You can also configure optional settings, for example: which model to target during optimization or whether to enable web search.

2. Predict

Sutro runs your task definition against the dataset. An ensemble of models processes every row independently, and Sutro analyzes where they agree and disagree. Where they disagree, those rows represent the cases where your preferences matter most.

3. Label

Sutro surfaces two sets of items for your review:
  • Low-confidence items — the cases with the most model disagreement. These are the highest-value labels you can provide, because they’re the ones where there is the most ambiguity on how to make the given decision.
  • High-confidence items — cases where the models strongly agree.
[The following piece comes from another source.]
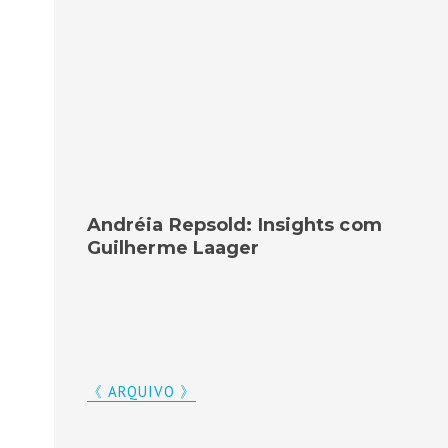
Andréia Repsold: Insights com
Guilherme Laager
《 ARQUIVO 》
These are shown so you can catch cases where the consensus algorithm is confidently wrong.
For each item, you have the ability to see the input (text, image, or PDF), the consensus-chosen prediction, and can select your label. You can optionally write a justification explaining your reasoning. This is especially valuable since it helps inform the model through nuance, opinions, or motivations that might not be captured by just the label selection. You can also configure a held-out set — a fixed slice of your data that’s evaluated every iteration so you can track accuracy over time.

4. Optimize

Once you’ve finished labeling, Sutro searches for a better prompt. The prompt optimizer tries different variations of your task definition, scores each one against a subset of your accumulated labels, and keeps the version that best matches your preferences. It also ensures the chosen prompt scores well across a diverse set of different edge cases. After optimization completes, you’ll see:
  • The new prompt — the optimized task definition, which you can review and compare against the previous version via a diff view.
  • A validation score — how well the optimized prompt agreed with your labels on a held-out validation split.
You approve the prompt (or edit it if needed), and then start the next iteration.

The iteration loop

Each iteration builds on the last. Your labels accumulate across iterations, so the optimizer always has the full history of your preferences to work with. This means:
  • Early iterations tend to produce the biggest gains, as the function learns your core preferences.
  • Later iterations refine edge cases and improve consistency on harder examples.
  • You can stop whenever the function meets your needs. Most tasks converge in 2-4 iterations.
Because labels persist, you can also come back later — add new production data that’s drifted in, swap to a different model, or re-optimize — without losing the work you’ve already done.

What’s next

Once the function is performing well, you can deploy it and invoke it by name through the batch inference SDK or API.